Çoğunluğun psikolojisi ile saldıranlardan değil. Adil olarak yapılması gerekenleri bilimsel zemine oturtup, gerçek tarihi yazabilecek akademisyenlerden ve korkusuzca fikirlerini söyleyebilecek yürekli, masum insanlardan. Çözüm üretmelerini sağlamamız lazım.
Ne demek istediğimi anlaya biliyor musunuz okurlarım?
Her dediğimizi alkışlayan, cahil, yanlışları söyleme cesareti gösteremeyen, dilsiz şeytanlardan, doğru kılavuz olmaz.
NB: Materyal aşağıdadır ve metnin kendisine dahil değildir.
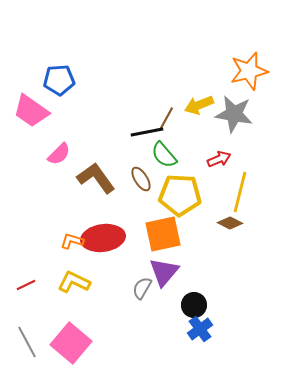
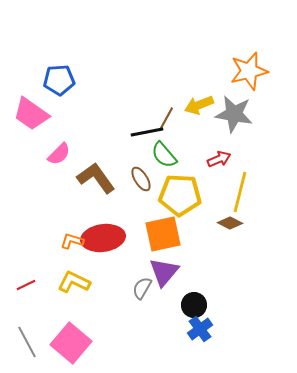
pink trapezoid: moved 3 px down
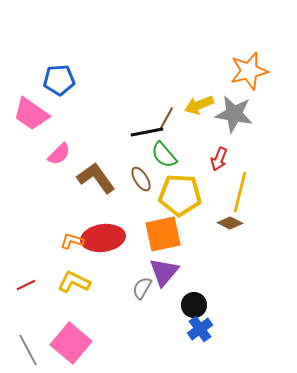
red arrow: rotated 135 degrees clockwise
gray line: moved 1 px right, 8 px down
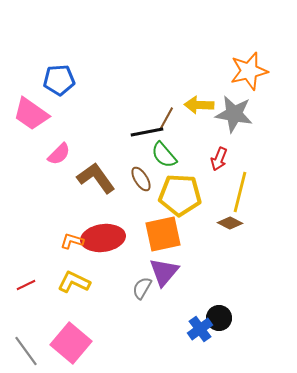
yellow arrow: rotated 24 degrees clockwise
black circle: moved 25 px right, 13 px down
gray line: moved 2 px left, 1 px down; rotated 8 degrees counterclockwise
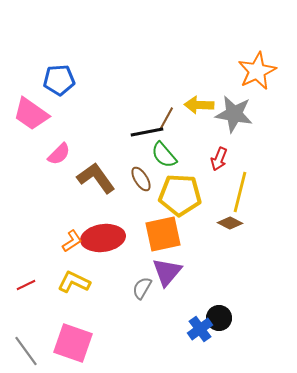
orange star: moved 8 px right; rotated 12 degrees counterclockwise
orange L-shape: rotated 130 degrees clockwise
purple triangle: moved 3 px right
pink square: moved 2 px right; rotated 21 degrees counterclockwise
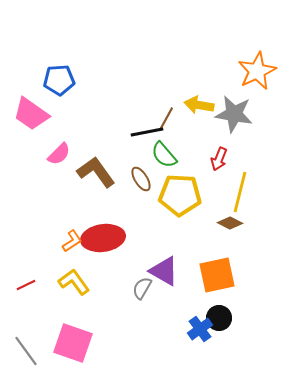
yellow arrow: rotated 8 degrees clockwise
brown L-shape: moved 6 px up
orange square: moved 54 px right, 41 px down
purple triangle: moved 3 px left, 1 px up; rotated 40 degrees counterclockwise
yellow L-shape: rotated 28 degrees clockwise
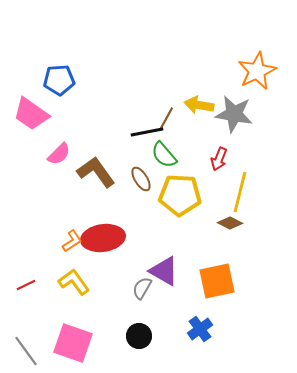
orange square: moved 6 px down
black circle: moved 80 px left, 18 px down
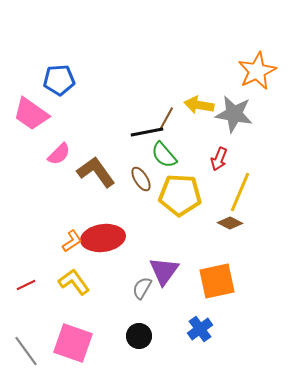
yellow line: rotated 9 degrees clockwise
purple triangle: rotated 36 degrees clockwise
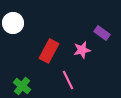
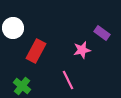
white circle: moved 5 px down
red rectangle: moved 13 px left
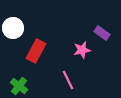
green cross: moved 3 px left
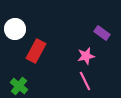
white circle: moved 2 px right, 1 px down
pink star: moved 4 px right, 6 px down
pink line: moved 17 px right, 1 px down
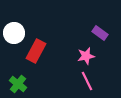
white circle: moved 1 px left, 4 px down
purple rectangle: moved 2 px left
pink line: moved 2 px right
green cross: moved 1 px left, 2 px up
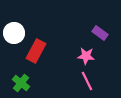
pink star: rotated 18 degrees clockwise
green cross: moved 3 px right, 1 px up
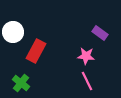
white circle: moved 1 px left, 1 px up
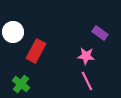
green cross: moved 1 px down
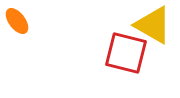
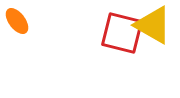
red square: moved 4 px left, 20 px up
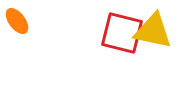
yellow triangle: moved 6 px down; rotated 18 degrees counterclockwise
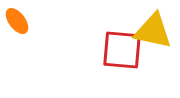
red square: moved 17 px down; rotated 9 degrees counterclockwise
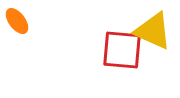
yellow triangle: rotated 12 degrees clockwise
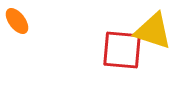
yellow triangle: rotated 6 degrees counterclockwise
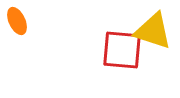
orange ellipse: rotated 12 degrees clockwise
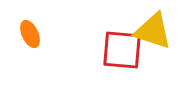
orange ellipse: moved 13 px right, 13 px down
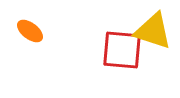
orange ellipse: moved 3 px up; rotated 28 degrees counterclockwise
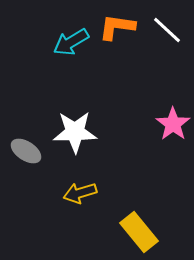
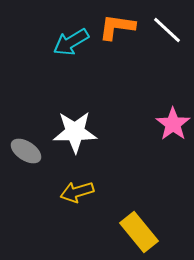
yellow arrow: moved 3 px left, 1 px up
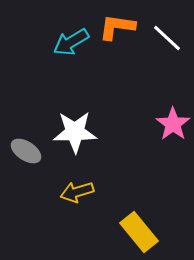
white line: moved 8 px down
Bunlardan güç alanların da sonları hiç iyi olmaz.
Dünya bizim televizyonlarımızda seyrettiğimiz, Türkçe haberlerden ibaret değil.
20 yıl sonra bu yanlış uygulamalarımızdan dolayı, Milyon Avrolarla, cezaları bizim torunlarımız ödemek zorunda kalabilirler.
Dünya kamu oyunda barbar, acımasız, zalim, bir Millet olarak tarihe geçmek üzereyiz. Diyorsunuz ki “öyle geçmedik mi tarihe.” Bu tarihi de değiştirebiliriz.
Dünyada “biz yaptık oldu” diye bir şey yok. Uyguladığımız her yöntem insani olmak zorunda ve Aleyhimize delil olmamak mecburiyetinde.
Diğer yandan Olayların ekonomik yanını nedense hep göz ardı ettik. Onu da daha sonraki yazılarımızda inceleyelim isterseniz. Saygılarımla.